**Written task:** Copy each line of the data below word for word, keeping every character as it is.

**Entries shown:**
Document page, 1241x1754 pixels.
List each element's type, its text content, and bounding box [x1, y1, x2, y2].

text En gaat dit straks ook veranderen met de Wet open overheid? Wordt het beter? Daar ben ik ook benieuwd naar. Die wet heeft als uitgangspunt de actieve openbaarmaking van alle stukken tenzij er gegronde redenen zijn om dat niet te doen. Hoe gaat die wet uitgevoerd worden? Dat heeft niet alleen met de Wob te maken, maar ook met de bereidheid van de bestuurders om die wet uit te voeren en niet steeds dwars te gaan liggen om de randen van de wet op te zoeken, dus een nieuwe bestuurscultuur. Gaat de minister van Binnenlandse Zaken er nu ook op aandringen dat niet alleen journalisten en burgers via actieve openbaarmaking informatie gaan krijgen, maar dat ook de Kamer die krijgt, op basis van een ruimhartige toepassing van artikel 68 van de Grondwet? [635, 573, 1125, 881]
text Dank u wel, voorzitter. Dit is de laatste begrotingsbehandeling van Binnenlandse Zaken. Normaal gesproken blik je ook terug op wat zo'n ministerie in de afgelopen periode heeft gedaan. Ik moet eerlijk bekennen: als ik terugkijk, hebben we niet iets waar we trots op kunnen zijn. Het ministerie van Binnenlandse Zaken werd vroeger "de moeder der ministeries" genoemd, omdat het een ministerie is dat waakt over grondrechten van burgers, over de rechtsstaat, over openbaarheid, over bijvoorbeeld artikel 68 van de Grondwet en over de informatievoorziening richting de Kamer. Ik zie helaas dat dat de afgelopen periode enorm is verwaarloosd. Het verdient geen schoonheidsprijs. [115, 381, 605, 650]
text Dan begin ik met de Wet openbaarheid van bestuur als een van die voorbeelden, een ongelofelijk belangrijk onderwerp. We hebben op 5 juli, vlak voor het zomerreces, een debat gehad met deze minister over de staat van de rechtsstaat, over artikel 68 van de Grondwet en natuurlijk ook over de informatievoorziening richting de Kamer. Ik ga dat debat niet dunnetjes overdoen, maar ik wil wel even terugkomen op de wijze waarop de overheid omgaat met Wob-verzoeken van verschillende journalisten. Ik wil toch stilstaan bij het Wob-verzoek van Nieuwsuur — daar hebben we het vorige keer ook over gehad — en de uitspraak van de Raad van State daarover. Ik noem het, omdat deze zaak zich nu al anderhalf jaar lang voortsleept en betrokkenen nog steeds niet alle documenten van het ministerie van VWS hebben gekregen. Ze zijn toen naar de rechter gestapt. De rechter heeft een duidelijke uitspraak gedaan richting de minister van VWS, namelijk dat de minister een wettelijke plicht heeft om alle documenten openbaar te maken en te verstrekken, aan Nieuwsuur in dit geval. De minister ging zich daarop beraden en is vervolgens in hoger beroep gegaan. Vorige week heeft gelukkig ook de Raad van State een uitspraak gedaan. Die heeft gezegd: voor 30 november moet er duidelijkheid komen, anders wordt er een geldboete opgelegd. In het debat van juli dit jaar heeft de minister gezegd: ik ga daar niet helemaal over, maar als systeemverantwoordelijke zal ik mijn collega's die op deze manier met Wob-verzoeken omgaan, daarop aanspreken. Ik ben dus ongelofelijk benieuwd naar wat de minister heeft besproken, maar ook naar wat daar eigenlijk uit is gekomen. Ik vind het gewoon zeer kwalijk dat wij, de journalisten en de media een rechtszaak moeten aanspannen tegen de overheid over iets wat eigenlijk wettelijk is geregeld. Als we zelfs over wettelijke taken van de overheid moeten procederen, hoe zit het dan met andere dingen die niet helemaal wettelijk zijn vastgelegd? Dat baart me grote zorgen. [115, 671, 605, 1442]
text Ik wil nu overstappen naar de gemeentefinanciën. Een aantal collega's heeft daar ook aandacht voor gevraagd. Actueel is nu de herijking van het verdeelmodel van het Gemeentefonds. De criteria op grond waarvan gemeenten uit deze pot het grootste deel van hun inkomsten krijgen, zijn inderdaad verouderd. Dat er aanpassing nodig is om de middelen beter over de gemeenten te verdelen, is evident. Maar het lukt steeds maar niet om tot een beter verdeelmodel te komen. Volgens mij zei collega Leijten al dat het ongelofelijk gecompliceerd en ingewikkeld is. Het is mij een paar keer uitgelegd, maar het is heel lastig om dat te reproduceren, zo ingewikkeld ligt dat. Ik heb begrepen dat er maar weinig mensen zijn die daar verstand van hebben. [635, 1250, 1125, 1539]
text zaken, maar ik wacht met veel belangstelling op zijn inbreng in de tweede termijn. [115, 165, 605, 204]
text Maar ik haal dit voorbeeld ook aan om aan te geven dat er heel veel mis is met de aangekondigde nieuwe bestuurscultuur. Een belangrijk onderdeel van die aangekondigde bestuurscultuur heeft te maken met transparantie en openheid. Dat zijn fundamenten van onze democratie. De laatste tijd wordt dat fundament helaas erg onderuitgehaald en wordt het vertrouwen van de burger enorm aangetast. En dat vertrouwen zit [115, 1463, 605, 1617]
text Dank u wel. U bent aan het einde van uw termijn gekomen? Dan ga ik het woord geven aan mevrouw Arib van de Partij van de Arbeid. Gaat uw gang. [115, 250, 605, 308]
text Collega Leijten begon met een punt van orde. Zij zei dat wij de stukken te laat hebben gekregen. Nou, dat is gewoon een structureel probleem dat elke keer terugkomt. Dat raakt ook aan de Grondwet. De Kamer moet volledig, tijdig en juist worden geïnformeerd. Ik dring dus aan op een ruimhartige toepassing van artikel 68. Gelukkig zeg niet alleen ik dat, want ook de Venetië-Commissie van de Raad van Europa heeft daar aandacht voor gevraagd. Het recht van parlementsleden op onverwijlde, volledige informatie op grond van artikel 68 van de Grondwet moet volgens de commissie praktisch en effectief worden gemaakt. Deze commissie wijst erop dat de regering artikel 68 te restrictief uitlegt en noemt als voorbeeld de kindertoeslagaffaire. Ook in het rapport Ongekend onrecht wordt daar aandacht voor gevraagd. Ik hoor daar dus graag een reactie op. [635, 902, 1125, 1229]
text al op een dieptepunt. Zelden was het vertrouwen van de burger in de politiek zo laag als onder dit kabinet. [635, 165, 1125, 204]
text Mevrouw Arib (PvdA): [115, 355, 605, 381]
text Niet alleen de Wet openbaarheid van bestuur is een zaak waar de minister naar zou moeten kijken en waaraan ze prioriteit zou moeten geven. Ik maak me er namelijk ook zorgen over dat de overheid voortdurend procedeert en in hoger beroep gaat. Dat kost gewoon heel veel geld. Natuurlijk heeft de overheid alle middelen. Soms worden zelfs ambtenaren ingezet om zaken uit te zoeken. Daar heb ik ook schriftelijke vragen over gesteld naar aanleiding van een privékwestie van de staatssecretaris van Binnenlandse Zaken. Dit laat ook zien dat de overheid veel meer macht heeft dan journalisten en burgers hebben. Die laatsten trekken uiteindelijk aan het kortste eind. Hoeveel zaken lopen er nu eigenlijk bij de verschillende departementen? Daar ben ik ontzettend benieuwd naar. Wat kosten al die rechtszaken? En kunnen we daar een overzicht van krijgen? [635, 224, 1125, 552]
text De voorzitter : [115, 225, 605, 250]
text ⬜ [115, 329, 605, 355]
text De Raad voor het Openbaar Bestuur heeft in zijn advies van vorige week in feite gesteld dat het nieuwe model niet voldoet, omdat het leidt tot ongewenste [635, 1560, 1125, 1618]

**Answer to the exercise:**
Document page, 1241x1754 pixels.
List each element's type, its text content, and bounding box [x1, y1, x2, y2].

text En gaat dit straks ook veranderen met de Wet open overheid? Wordt het beter? Daar ben ik ook benieuwd naar. Die wet heeft als uitgangspunt de actieve openbaarmaking van alle stukken tenzij er gegronde redenen zijn om dat niet te doen. Hoe gaat die wet uitgevoerd worden? Dat heeft niet alleen met de Wob te maken, maar ook met de bereidheid van de bestuurders om die wet uit te voeren en niet steeds dwars te gaan liggen om de randen van de wet op te zoeken, dus een nieuwe bestuurscultuur. Gaat de minister van Binnenlandse Zaken er nu ook op aandringen dat niet alleen journalisten en burgers via actieve openbaarmaking informatie gaan krijgen, maar dat ook de Kamer die krijgt, op basis van een ruimhartige toepassing van artikel 68 van de Grondwet? [635, 573, 1125, 881]
text Dank u wel, voorzitter. Dit is de laatste begrotingsbehandeling van Binnenlandse Zaken. Normaal gesproken blik je ook terug op wat zo'n ministerie in de afgelopen periode heeft gedaan. Ik moet eerlijk bekennen: als ik terugkijk, hebben we niet iets waar we trots op kunnen zijn. Het ministerie van Binnenlandse Zaken werd vroeger "de moeder der ministeries" genoemd, omdat het een ministerie is dat waakt over grondrechten van burgers, over de rechtsstaat, over openbaarheid, over bijvoorbeeld artikel 68 van de Grondwet en over de informatievoorziening richting de Kamer. Ik zie helaas dat dat de afgelopen periode enorm is verwaarloosd. Het verdient geen schoonheidsprijs. [115, 381, 605, 650]
text Dan begin ik met de Wet openbaarheid van bestuur als een van die voorbeelden, een ongelofelijk belangrijk onderwerp. We hebben op 5 juli, vlak voor het zomerreces, een debat gehad met deze minister over de staat van de rechtsstaat, over artikel 68 van de Grondwet en natuurlijk ook over de informatievoorziening richting de Kamer. Ik ga dat debat niet dunnetjes overdoen, maar ik wil wel even terugkomen op de wijze waarop de overheid omgaat met Wob-verzoeken van verschillende journalisten. Ik wil toch stilstaan bij het Wob-verzoek van Nieuwsuur — daar hebben we het vorige keer ook over gehad — en de uitspraak van de Raad van State daarover. Ik noem het, omdat deze zaak zich nu al anderhalf jaar lang voortsleept en betrokkenen nog steeds niet alle documenten van het ministerie van VWS hebben gekregen. Ze zijn toen naar de rechter gestapt. De rechter heeft een duidelijke uitspraak gedaan richting de minister van VWS, namelijk dat de minister een wettelijke plicht heeft om alle documenten openbaar te maken en te verstrekken, aan Nieuwsuur in dit geval. De minister ging zich daarop beraden en is vervolgens in hoger beroep gegaan. Vorige week heeft gelukkig ook de Raad van State een uitspraak gedaan. Die heeft gezegd: voor 30 november moet er duidelijkheid komen, anders wordt er een geldboete opgelegd. In het debat van juli dit jaar heeft de minister gezegd: ik ga daar niet helemaal over, maar als systeemverantwoordelijke zal ik mijn collega's die op deze manier met Wob-verzoeken omgaan, daarop aanspreken. Ik ben dus ongelofelijk benieuwd naar wat de minister heeft besproken, maar ook naar wat daar eigenlijk uit is gekomen. Ik vind het gewoon zeer kwalijk dat wij, de journalisten en de media een rechtszaak moeten aanspannen tegen de overheid over iets wat eigenlijk wettelijk is geregeld. Als we zelfs over wettelijke taken van de overheid moeten procederen, hoe zit het dan met andere dingen die niet helemaal wettelijk zijn vastgelegd? Dat baart me grote zorgen. [115, 671, 605, 1442]
text Ik wil nu overstappen naar de gemeentefinanciën. Een aantal collega's heeft daar ook aandacht voor gevraagd. Actueel is nu de herijking van het verdeelmodel van het Gemeentefonds. De criteria op grond waarvan gemeenten uit deze pot het grootste deel van hun inkomsten krijgen, zijn inderdaad verouderd. Dat er aanpassing nodig is om de middelen beter over de gemeenten te verdelen, is evident. Maar het lukt steeds maar niet om tot een beter verdeelmodel te komen. Volgens mij zei collega Leijten al dat het ongelofelijk gecompliceerd en ingewikkeld is. Het is mij een paar keer uitgelegd, maar het is heel lastig om dat te reproduceren, zo ingewikkeld ligt dat. Ik heb begrepen dat er maar weinig mensen zijn die daar verstand van hebben. [635, 1250, 1125, 1539]
text zaken, maar ik wacht met veel belangstelling op zijn inbreng in de tweede termijn. [115, 165, 605, 204]
text Maar ik haal dit voorbeeld ook aan om aan te geven dat er heel veel mis is met de aangekondigde nieuwe bestuurscultuur. Een belangrijk onderdeel van die aangekondigde bestuurscultuur heeft te maken met transparantie en openheid. Dat zijn fundamenten van onze democratie. De laatste tijd wordt dat fundament helaas erg onderuitgehaald en wordt het vertrouwen van de burger enorm aangetast. En dat vertrouwen zit [115, 1463, 605, 1617]
text Dank u wel. U bent aan het einde van uw termijn gekomen? Dan ga ik het woord geven aan mevrouw Arib van de Partij van de Arbeid. Gaat uw gang. [115, 250, 605, 308]
text Collega Leijten begon met een punt van orde. Zij zei dat wij de stukken te laat hebben gekregen. Nou, dat is gewoon een structureel probleem dat elke keer terugkomt. Dat raakt ook aan de Grondwet. De Kamer moet volledig, tijdig en juist worden geïnformeerd. Ik dring dus aan op een ruimhartige toepassing van artikel 68. Gelukkig zeg niet alleen ik dat, want ook de Venetië-Commissie van de Raad van Europa heeft daar aandacht voor gevraagd. Het recht van parlementsleden op onverwijlde, volledige informatie op grond van artikel 68 van de Grondwet moet volgens de commissie praktisch en effectief worden gemaakt. Deze commissie wijst erop dat de regering artikel 68 te restrictief uitlegt en noemt als voorbeeld de kindertoeslagaffaire. Ook in het rapport Ongekend onrecht wordt daar aandacht voor gevraagd. Ik hoor daar dus graag een reactie op. [635, 902, 1125, 1229]
text al op een dieptepunt. Zelden was het vertrouwen van de burger in de politiek zo laag als onder dit kabinet. [635, 165, 1125, 204]
text Mevrouw Arib (PvdA): [115, 355, 605, 381]
text Niet alleen de Wet openbaarheid van bestuur is een zaak waar de minister naar zou moeten kijken en waaraan ze prioriteit zou moeten geven. Ik maak me er namelijk ook zorgen over dat de overheid voortdurend procedeert en in hoger beroep gaat. Dat kost gewoon heel veel geld. Natuurlijk heeft de overheid alle middelen. Soms worden zelfs ambtenaren ingezet om zaken uit te zoeken. Daar heb ik ook schriftelijke vragen over gesteld naar aanleiding van een privékwestie van de staatssecretaris van Binnenlandse Zaken. Dit laat ook zien dat de overheid veel meer macht heeft dan journalisten en burgers hebben. Die laatsten trekken uiteindelijk aan het kortste eind. Hoeveel zaken lopen er nu eigenlijk bij de verschillende departementen? Daar ben ik ontzettend benieuwd naar. Wat kosten al die rechtszaken? En kunnen we daar een overzicht van krijgen? [635, 224, 1125, 552]
text De voorzitter : [115, 225, 605, 250]
text ⬜ [115, 329, 605, 355]
text De Raad voor het Openbaar Bestuur heeft in zijn advies van vorige week in feite gesteld dat het nieuwe model niet voldoet, omdat het leidt tot ongewenste [635, 1560, 1125, 1618]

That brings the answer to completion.